- WORK ITEM: Rewrite the text of every item below, replacing "Watch" with "View" and changing nothing else. Leave the pictures out.

- DATA SECTION:
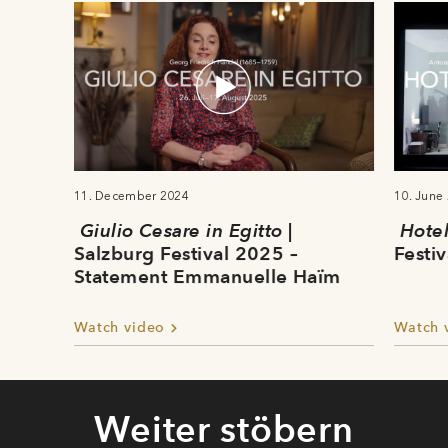
11. December 2024
10. June
Giulio Cesare in Egitto
|
Hote
Salzburg Festival 2025 –
Festiv
Statement Emmanuelle Haïm
Watch video
Watch 
Weiter stöbern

- PROBLEM SOLUTION:
11. December 2024
10. June
Giulio Cesare in Egitto
|
Hote
Salzburg Festival 2025 –
Festiv
Statement Emmanuelle Haïm
View video
View 
Weiter stöbern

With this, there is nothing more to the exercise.